The problem can be reproduced with this code:

<?php
$connection = oci_connect(DB_USER, DB_PASS, DB_CONN_STRING, 'WE8ISO8859P15');
if( !$connection ){
    $e = oci_error();
    die(htmlspecialchars($e['message']));
}

$id = 1;
$data = str_repeat('€', 1500);

$sql = 'INSERT INTO FOO (FOO_ID, DATA_CHAR) ' .
    'VALUES (:id, :data)';
$res = oci_parse($connection, $sql);
if(!$res){
    $e = oci_error();
    die(htmlspecialchars($e['message']));
}
if(!oci_bind_by_name($res, ':id', $id)){
    $e = oci_error();
    die(htmlspecialchars($e['message']));
}
if(!oci_bind_by_name($res, ':data', $data)){
    $e = oci_error();
    die(htmlspecialchars($e['message']));
}
if(!oci_execute($res, OCI_COMMIT_ON_SUCCESS)){
    $e = oci_error();
    die(htmlspecialchars($e['message']));
}

... which triggers:

Warning: oci_execute(): ORA-01461: sólo puede enlazar un valor LONG para insertarlo en una columna LONG

It is the same error I get when I try to insert a 4001 char string. It doesn't happen if I insert xxx... instead of €€€ and it doesn't happen if I save my script as UTF-8 and connect as such:

<?php
$connection = oci_connect(DB_USER, DB_PASS, DB_CONN_STRING, 'AL32UTF8');

[Update: My test was flawed. Using UTF-8 doesn't avoid ORA-01461]

How can I override this problem? The NLS_CHARACTERSET database parameter is not something I control and switching my app to UTF-8 is likely to cause other problems (almost all our customers have single byte databases).

Answer

Justin Cave picture Justin Cave · Mar 8, 2011

This is probably not something that you can work around unless you want to use a CLOB instead of a VARCHAR2.

In Oracle, when you declare a column, the default is to use byte-length semantics. So a VARCHAR2(100), for example, allocates 100 bytes of storage. If you're using a single-byte character set like ISO 8859-1, every character requires 1 byte of storage, so this also allocates space for 100 characters. But if you are using a multi-byte character set like UFT-8, each character can require between 1 and 4 bytes of storage. Depending on the data, therefore, a VARCHAR2(100) may only be able to store 25 characters of data (English characters generally require 1 byte, European characters generally require 2 bytes, and Asian characters generally require 3 bytes).

You can tell Oracle to use character length semantics which is normally what I'd suggest when moving from an ISO-8859-1 database to a UTF-8 database. If you declare a column VARCHAR2(100 CHAR), Oracle will allocate space for 100 characters regardless of whether that ends up being 100 bytes or 400 bytes. You can also set the NLS_LENGTH_SEMANTICS parameter to CHAR to change the default (for new DDL) so that a VARCHAR2(100) allocates 100 characters of storage rather than 100 bytes.

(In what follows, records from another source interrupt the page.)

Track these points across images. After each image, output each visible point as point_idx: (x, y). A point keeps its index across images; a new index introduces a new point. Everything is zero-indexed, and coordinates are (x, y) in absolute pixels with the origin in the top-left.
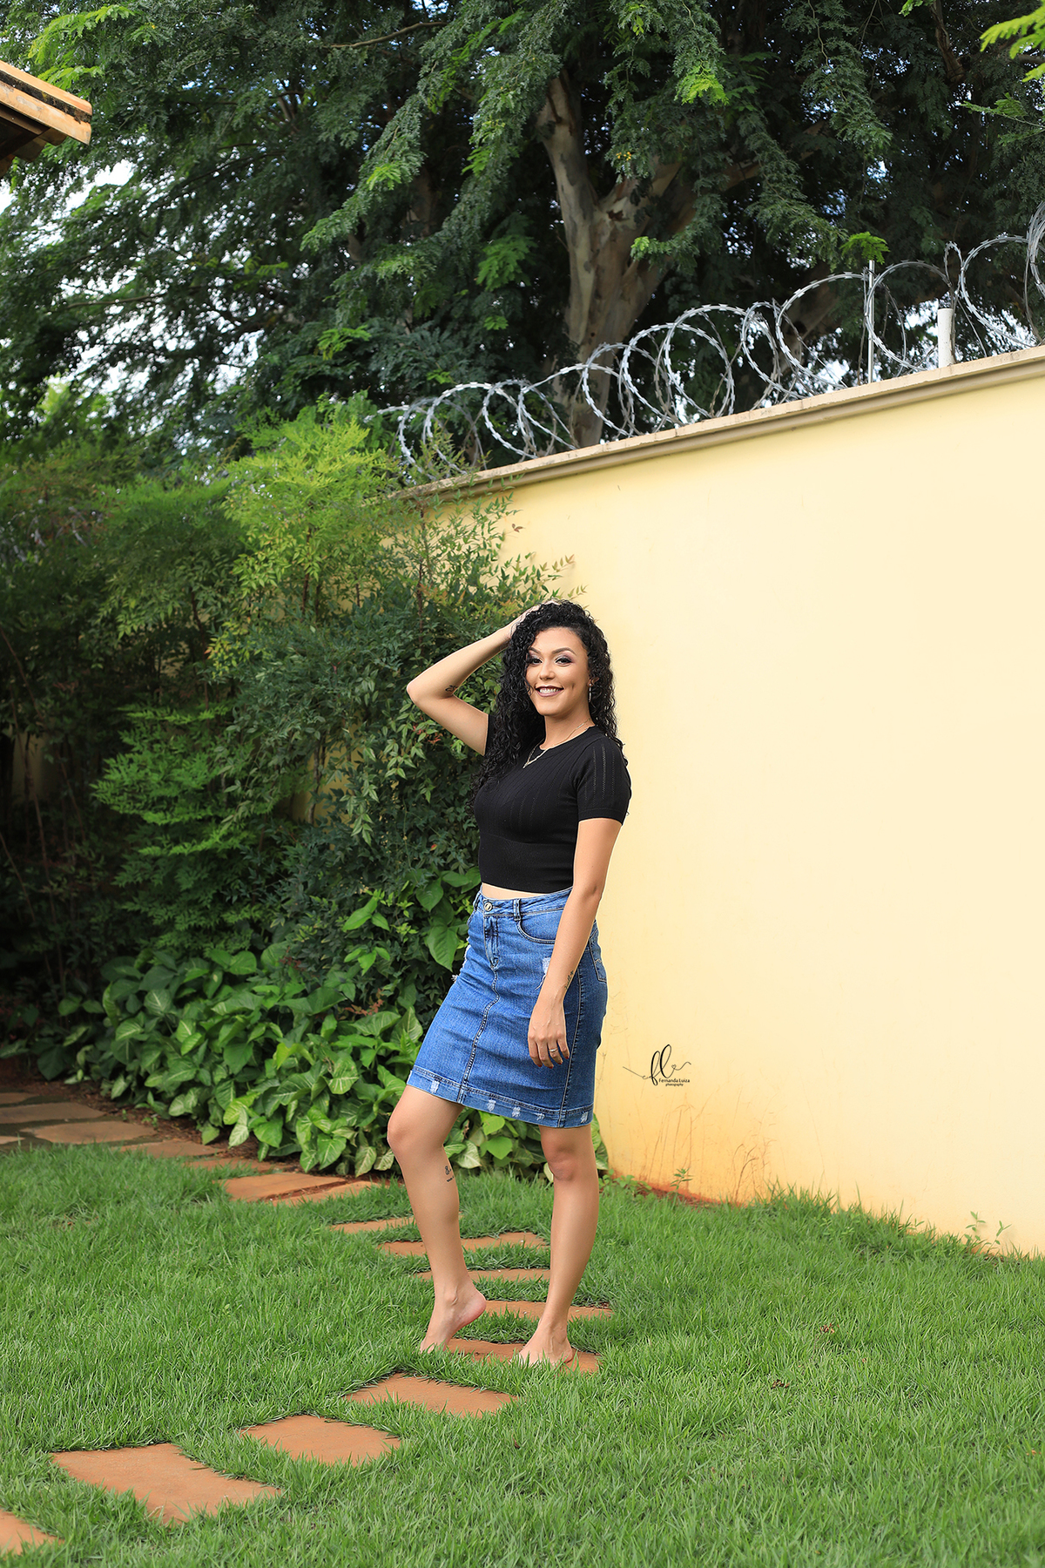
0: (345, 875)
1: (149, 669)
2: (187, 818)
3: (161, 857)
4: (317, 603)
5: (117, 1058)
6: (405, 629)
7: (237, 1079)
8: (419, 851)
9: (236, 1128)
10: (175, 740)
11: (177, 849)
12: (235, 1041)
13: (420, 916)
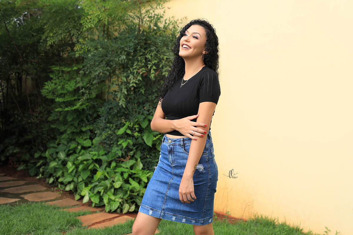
0: (118, 117)
1: (59, 55)
2: (69, 99)
3: (62, 111)
4: (107, 34)
5: (50, 172)
6: (135, 39)
7: (85, 181)
8: (141, 109)
9: (85, 197)
10: (66, 76)
11: (66, 109)
12: (84, 170)
13: (141, 129)
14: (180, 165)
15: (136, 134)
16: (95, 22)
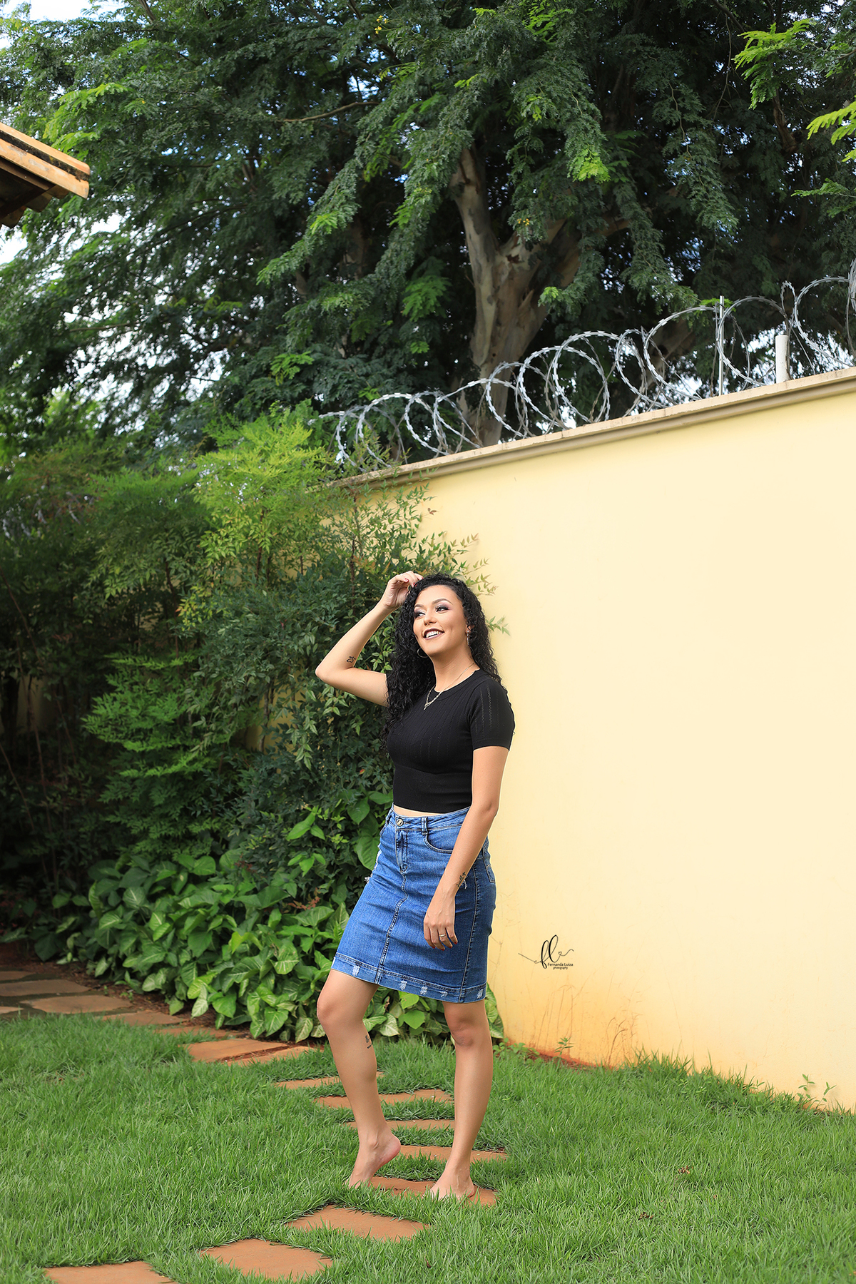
0: (289, 795)
1: (130, 624)
2: (160, 746)
3: (138, 778)
4: (268, 572)
5: (100, 943)
6: (340, 593)
7: (199, 962)
8: (350, 775)
9: (198, 1001)
10: (151, 682)
11: (151, 772)
12: (197, 930)
13: (351, 828)
14: (418, 871)
15: (337, 839)
16: (239, 546)
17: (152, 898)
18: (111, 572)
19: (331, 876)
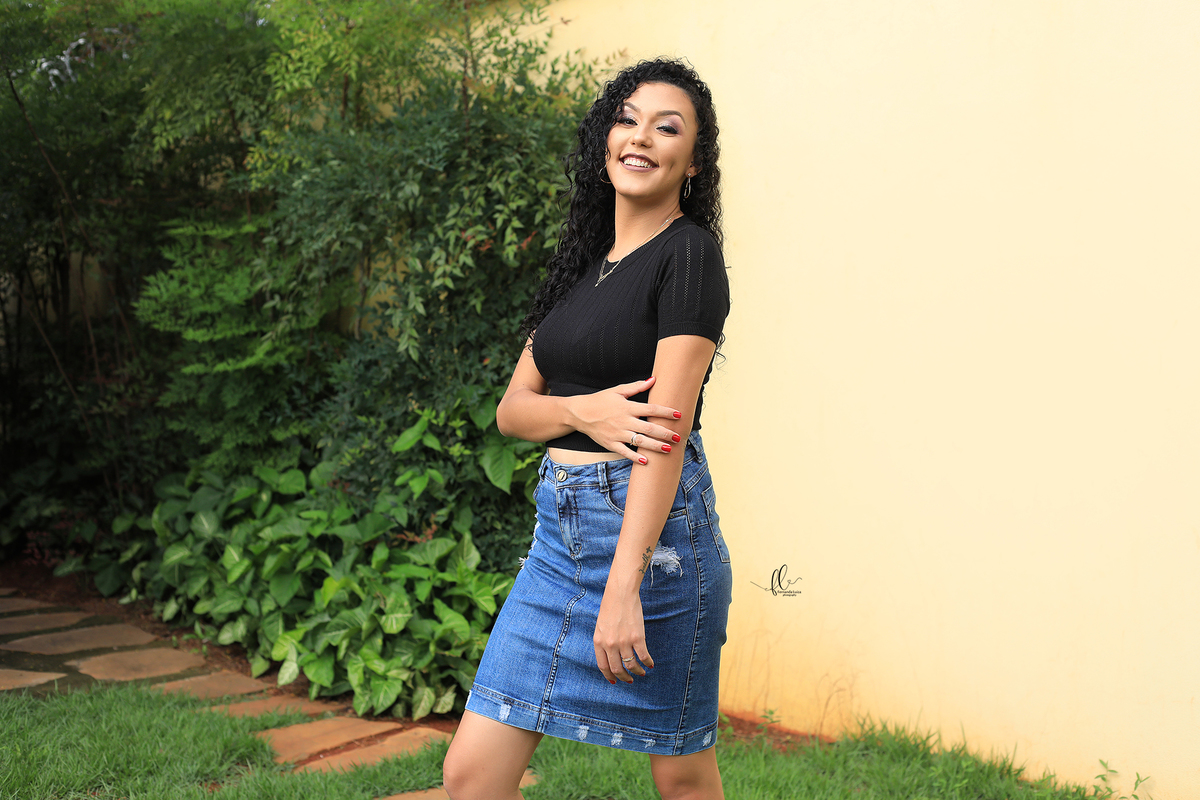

Unfortunately for you, though, the limit on the size of an Oracle VARCHAR2 (in the context of the SQL engine rather than the PL/SQL engine) is 4000 bytes. So even if you declare a column VARCHAR2(4000 CHAR), you're still going to be limited to actually inserting 4000 bytes of data which may be as few as 1000 characters. For example, in a database using the AL32UTF8 character set, I can declare a column VARCHAR2(4000 CHAR) but inserting a character that requires 2 bytes of storage shows that I can't really insert 4000 characters of data

SQL> create table foo (
  2    col1 varchar2(4000 char)
  3  );

Table created.

SQL> insert into foo values( rpad( 'abcde', 4000, unistr('\00f6') ) );

1 row created.

SQL> ed
Wrote file afiedt.buf

  1* insert into foo values( rpad( 'abcde', 6000, unistr('\00f6') ) )
SQL> /

1 row created.

SQL> select length(col1), lengthb(col1)
  2    from foo;

LENGTH(COL1) LENGTHB(COL1)
------------ -------------
        2003          4000
        2003          4000

If you need to store 4000 characters of UTF-8 data, you'd need a data type that could handle 16000 bytes which would necessitate moving to a CLOB.